## begin Given records

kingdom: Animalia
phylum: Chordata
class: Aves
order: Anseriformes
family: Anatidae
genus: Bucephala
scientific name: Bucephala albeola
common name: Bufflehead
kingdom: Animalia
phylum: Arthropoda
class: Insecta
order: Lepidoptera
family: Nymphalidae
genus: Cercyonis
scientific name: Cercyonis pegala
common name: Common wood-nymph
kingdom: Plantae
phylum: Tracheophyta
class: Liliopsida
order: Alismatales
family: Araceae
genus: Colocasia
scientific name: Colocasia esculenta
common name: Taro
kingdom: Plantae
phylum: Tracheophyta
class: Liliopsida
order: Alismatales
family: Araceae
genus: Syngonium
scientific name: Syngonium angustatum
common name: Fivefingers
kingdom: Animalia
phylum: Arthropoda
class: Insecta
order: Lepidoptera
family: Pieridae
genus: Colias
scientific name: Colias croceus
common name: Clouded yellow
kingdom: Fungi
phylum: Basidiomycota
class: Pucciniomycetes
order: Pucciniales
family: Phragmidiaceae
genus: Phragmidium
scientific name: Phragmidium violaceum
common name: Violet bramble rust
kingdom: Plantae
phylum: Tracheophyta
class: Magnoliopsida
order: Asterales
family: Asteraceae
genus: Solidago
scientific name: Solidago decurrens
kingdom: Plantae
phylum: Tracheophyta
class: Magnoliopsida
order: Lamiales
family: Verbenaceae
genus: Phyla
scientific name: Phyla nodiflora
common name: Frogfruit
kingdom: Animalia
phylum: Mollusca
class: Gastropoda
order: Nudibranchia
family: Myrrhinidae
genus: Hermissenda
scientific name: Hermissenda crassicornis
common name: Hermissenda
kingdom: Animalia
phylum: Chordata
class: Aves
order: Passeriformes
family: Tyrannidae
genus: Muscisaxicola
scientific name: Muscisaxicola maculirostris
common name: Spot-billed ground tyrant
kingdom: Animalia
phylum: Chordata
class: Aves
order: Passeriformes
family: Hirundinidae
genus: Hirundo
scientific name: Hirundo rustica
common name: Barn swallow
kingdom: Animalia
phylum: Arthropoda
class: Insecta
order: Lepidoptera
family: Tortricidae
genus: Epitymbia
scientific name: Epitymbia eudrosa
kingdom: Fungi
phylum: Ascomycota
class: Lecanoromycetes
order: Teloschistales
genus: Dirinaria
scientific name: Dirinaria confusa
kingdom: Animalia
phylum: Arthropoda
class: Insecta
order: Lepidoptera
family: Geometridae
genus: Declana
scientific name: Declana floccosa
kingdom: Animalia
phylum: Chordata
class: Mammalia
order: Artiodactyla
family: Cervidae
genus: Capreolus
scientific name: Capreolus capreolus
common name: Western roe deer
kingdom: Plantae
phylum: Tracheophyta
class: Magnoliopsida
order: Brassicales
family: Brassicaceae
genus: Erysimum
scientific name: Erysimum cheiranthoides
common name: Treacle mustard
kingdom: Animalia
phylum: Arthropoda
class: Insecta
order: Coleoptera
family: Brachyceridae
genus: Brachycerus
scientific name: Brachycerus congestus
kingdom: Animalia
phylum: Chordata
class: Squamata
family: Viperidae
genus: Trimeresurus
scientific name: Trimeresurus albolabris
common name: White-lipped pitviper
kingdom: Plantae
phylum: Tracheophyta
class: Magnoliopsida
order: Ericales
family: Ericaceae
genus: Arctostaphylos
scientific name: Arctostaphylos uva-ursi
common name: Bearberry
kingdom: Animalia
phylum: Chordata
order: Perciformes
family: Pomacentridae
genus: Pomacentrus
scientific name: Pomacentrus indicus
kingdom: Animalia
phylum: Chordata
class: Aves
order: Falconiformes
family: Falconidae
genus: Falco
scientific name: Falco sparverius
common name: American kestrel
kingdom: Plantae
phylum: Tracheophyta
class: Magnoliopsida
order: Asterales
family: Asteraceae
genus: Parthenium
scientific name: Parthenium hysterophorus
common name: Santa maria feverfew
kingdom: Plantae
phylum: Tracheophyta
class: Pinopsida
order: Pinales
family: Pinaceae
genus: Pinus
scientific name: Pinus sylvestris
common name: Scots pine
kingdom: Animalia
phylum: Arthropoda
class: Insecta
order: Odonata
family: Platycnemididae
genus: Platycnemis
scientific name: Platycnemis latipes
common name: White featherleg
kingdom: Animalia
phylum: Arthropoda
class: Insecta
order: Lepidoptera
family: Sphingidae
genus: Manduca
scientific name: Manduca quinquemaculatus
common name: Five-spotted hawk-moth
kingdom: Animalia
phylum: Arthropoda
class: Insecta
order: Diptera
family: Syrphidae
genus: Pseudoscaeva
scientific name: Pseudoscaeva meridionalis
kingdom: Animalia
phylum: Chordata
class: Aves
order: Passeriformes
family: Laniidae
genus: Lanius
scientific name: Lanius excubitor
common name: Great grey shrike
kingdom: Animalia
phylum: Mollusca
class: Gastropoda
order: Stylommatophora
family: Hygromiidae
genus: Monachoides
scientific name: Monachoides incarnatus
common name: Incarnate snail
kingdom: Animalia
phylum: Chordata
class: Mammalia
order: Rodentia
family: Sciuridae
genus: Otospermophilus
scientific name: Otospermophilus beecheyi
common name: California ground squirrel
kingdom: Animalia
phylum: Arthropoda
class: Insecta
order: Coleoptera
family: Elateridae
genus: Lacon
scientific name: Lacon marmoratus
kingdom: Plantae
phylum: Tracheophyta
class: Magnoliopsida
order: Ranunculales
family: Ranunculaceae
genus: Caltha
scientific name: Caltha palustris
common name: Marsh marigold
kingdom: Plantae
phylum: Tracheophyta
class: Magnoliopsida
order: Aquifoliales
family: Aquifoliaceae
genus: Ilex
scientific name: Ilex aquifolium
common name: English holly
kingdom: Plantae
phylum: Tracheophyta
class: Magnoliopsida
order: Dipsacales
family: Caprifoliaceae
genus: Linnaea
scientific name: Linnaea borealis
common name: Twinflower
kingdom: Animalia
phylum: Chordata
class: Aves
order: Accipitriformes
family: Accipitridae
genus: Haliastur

## end Given records

§ Objective:
Rewrite every one of the items above, substituting "vernacular name" for "common name" throughout and leaving everything else as it is.

§ Answer to this exercise:
kingdom: Animalia
phylum: Chordata
class: Aves
order: Anseriformes
family: Anatidae
genus: Bucephala
scientific name: Bucephala albeola
vernacular name: Bufflehead
kingdom: Animalia
phylum: Arthropoda
class: Insecta
order: Lepidoptera
family: Nymphalidae
genus: Cercyonis
scientific name: Cercyonis pegala
vernacular name: Common wood-nymph
kingdom: Plantae
phylum: Tracheophyta
class: Liliopsida
order: Alismatales
family: Araceae
genus: Colocasia
scientific name: Colocasia esculenta
vernacular name: Taro
kingdom: Plantae
phylum: Tracheophyta
class: Liliopsida
order: Alismatales
family: Araceae
genus: Syngonium
scientific name: Syngonium angustatum
vernacular name: Fivefingers
kingdom: Animalia
phylum: Arthropoda
class: Insecta
order: Lepidoptera
family: Pieridae
genus: Colias
scientific name: Colias croceus
vernacular name: Clouded yellow
kingdom: Fungi
phylum: Basidiomycota
class: Pucciniomycetes
order: Pucciniales
family: Phragmidiaceae
genus: Phragmidium
scientific name: Phragmidium violaceum
vernacular name: Violet bramble rust
kingdom: Plantae
phylum: Tracheophyta
class: Magnoliopsida
order: Asterales
family: Asteraceae
genus: Solidago
scientific name: Solidago decurrens
kingdom: Plantae
phylum: Tracheophyta
class: Magnoliopsida
order: Lamiales
family: Verbenaceae
genus: Phyla
scientific name: Phyla nodiflora
vernacular name: Frogfruit
kingdom: Animalia
phylum: Mollusca
class: Gastropoda
order: Nudibranchia
family: Myrrhinidae
genus: Hermissenda
scientific name: Hermissenda crassicornis
vernacular name: Hermissenda
kingdom: Animalia
phylum: Chordata
class: Aves
order: Passeriformes
family: Tyrannidae
genus: Muscisaxicola
scientific name: Muscisaxicola maculirostris
vernacular name: Spot-billed ground tyrant
kingdom: Animalia
phylum: Chordata
class: Aves
order: Passeriformes
family: Hirundinidae
genus: Hirundo
scientific name: Hirundo rustica
vernacular name: Barn swallow
kingdom: Animalia
phylum: Arthropoda
class: Insecta
order: Lepidoptera
family: Tortricidae
genus: Epitymbia
scientific name: Epitymbia eudrosa
kingdom: Fungi
phylum: Ascomycota
class: Lecanoromycetes
order: Teloschistales
genus: Dirinaria
scientific name: Dirinaria confusa
kingdom: Animalia
phylum: Arthropoda
class: Insecta
order: Lepidoptera
family: Geometridae
genus: Declana
scientific name: Declana floccosa
kingdom: Animalia
phylum: Chordata
class: Mammalia
order: Artiodactyla
family: Cervidae
genus: Capreolus
scientific name: Capreolus capreolus
vernacular name: Western roe deer
kingdom: Plantae
phylum: Tracheophyta
class: Magnoliopsida
order: Brassicales
family: Brassicaceae
genus: Erysimum
scientific name: Erysimum cheiranthoides
vernacular name: Treacle mustard
kingdom: Animalia
phylum: Arthropoda
class: Insecta
order: Coleoptera
family: Brachyceridae
genus: Brachycerus
scientific name: Brachycerus congestus
kingdom: Animalia
phylum: Chordata
class: Squamata
family: Viperidae
genus: Trimeresurus
scientific name: Trimeresurus albolabris
vernacular name: White-lipped pitviper
kingdom: Plantae
phylum: Tracheophyta
class: Magnoliopsida
order: Ericales
family: Ericaceae
genus: Arctostaphylos
scientific name: Arctostaphylos uva-ursi
vernacular name: Bearberry
kingdom: Animalia
phylum: Chordata
order: Perciformes
family: Pomacentridae
genus: Pomacentrus
scientific name: Pomacentrus indicus
kingdom: Animalia
phylum: Chordata
class: Aves
order: Falconiformes
family: Falconidae
genus: Falco
scientific name: Falco sparverius
vernacular name: American kestrel
kingdom: Plantae
phylum: Tracheophyta
class: Magnoliopsida
order: Asterales
family: Asteraceae
genus: Parthenium
scientific name: Parthenium hysterophorus
vernacular name: Santa maria feverfew
kingdom: Plantae
phylum: Tracheophyta
class: Pinopsida
order: Pinales
family: Pinaceae
genus: Pinus
scientific name: Pinus sylvestris
vernacular name: Scots pine
kingdom: Animalia
phylum: Arthropoda
class: Insecta
order: Odonata
family: Platycnemididae
genus: Platycnemis
scientific name: Platycnemis latipes
vernacular name: White featherleg
kingdom: Animalia
phylum: Arthropoda
class: Insecta
order: Lepidoptera
family: Sphingidae
genus: Manduca
scientific name: Manduca quinquemaculatus
vernacular name: Five-spotted hawk-moth
kingdom: Animalia
phylum: Arthropoda
class: Insecta
order: Diptera
family: Syrphidae
genus: Pseudoscaeva
scientific name: Pseudoscaeva meridionalis
kingdom: Animalia
phylum: Chordata
class: Aves
order: Passeriformes
family: Laniidae
genus: Lanius
scientific name: Lanius excubitor
vernacular name: Great grey shrike
kingdom: Animalia
phylum: Mollusca
class: Gastropoda
order: Stylommatophora
family: Hygromiidae
genus: Monachoides
scientific name: Monachoides incarnatus
vernacular name: Incarnate snail
kingdom: Animalia
phylum: Chordata
class: Mammalia
order: Rodentia
family: Sciuridae
genus: Otospermophilus
scientific name: Otospermophilus beecheyi
vernacular name: California ground squirrel
kingdom: Animalia
phylum: Arthropoda
class: Insecta
order: Coleoptera
family: Elateridae
genus: Lacon
scientific name: Lacon marmoratus
kingdom: Plantae
phylum: Tracheophyta
class: Magnoliopsida
order: Ranunculales
family: Ranunculaceae
genus: Caltha
scientific name: Caltha palustris
vernacular name: Marsh marigold
kingdom: Plantae
phylum: Tracheophyta
class: Magnoliopsida
order: Aquifoliales
family: Aquifoliaceae
genus: Ilex
scientific name: Ilex aquifolium
vernacular name: English holly
kingdom: Plantae
phylum: Tracheophyta
class: Magnoliopsida
order: Dipsacales
family: Caprifoliaceae
genus: Linnaea
scientific name: Linnaea borealis
vernacular name: Twinflower
kingdom: Animalia
phylum: Chordata
class: Aves
order: Accipitriformes
family: Accipitridae
genus: Haliastur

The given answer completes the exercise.